» Problem details
After reading the data below, copy out every line that contains the word "class".

··· Records to process ···

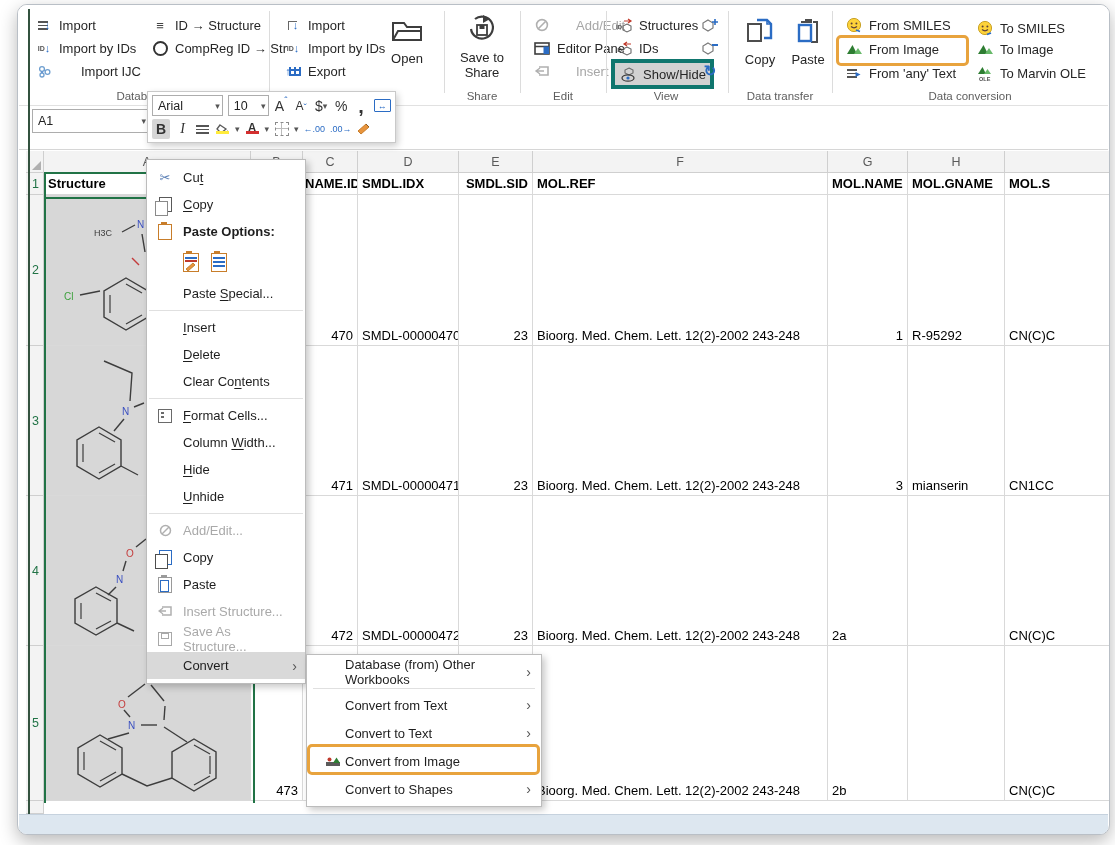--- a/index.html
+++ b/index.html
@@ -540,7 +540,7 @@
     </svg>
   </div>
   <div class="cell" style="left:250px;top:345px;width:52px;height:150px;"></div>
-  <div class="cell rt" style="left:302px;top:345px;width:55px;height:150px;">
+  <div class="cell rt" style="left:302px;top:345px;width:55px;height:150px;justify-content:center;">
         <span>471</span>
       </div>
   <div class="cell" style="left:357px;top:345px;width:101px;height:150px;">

···

» Solution
   <div class="cell" style="left:250px;top:345px;width:52px;height:150px;"></div>
-  <div class="cell rt" style="left:302px;top:345px;width:55px;height:150px;">
+  <div class="cell rt" style="left:302px;top:345px;width:55px;height:150px;justify-content:center;">
   <div class="cell" style="left:357px;top:345px;width:101px;height:150px;">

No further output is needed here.